Selain logistik, dukungan kesehatan darurat dihadirkan melalui sandarnya KRI Soeharso-990 di Pelabuhan Reo, Kabupaten Manggarai, serta RS Kapal Ksatria Airlangga di Teluk Nangalirang, Kabupaten Manggarai Timur. Langkah ini memastikan akses layanan kesehatan bagi korban di daerah terpencil yang sulit dijangkau jalur darat.
Dampak Kerusakan dan Upaya Pemulihan di Wilayah Terdampak
Gempa bumi magnitudo 7,7 menyebabkan kerusakan parah di sejumlah wilayah, terutama di Kabupaten Nagekeo dan Kabupaten Manggarai. Kunjungan Presiden Prabowo menegaskan komitmen pemerintah pusat untuk memastikan penanganan korban dan pemulihan wilayah berjalan secara terintegrasi. Pemerintah daerah setempat diminta untuk segera melakukan asesmen kerusakan infrastruktur dan mengoptimalkan koordinasi dengan Badan Nasional Penanggulangan Bencana (BNPB) serta unsur TNI dan Polri di lapangan. Data sementara mencatat bahwa ribuan unit rumah mengalami rusak berat, serta sejumlah fasilitas umum seperti sekolah dan puskesmas turut terdampak, yang memerlukan penanganan prioritas dalam tahap rekonstruksi.
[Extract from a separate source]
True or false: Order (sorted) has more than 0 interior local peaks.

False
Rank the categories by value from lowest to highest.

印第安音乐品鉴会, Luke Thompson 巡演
Catatan strategis bagi pemerintah daerah: Kejadian bencana di Nagekeo dan sekitarnya menunjukkan perlunya penguatan sistem peringatan dini gempa bumi dan tsunami di wilayah NTT yang berada pada zona seismik aktif. Pemerintah Kabupaten Nagekeo, bersama dengan pemerintah provinsi, diharapkan segera menyusun rencana rekonstruksi pascabencana yang terpadu, termasuk pembangunan infrastruktur tahan gempa dan peningkatan kapasitas sumber daya manusia dalam mitigasi bencana. Kolaborasi lintas sektor menjadi kunci untuk mempercepat pemulihan wilayah dan mengurangi risiko kerawanan di masa mendatang.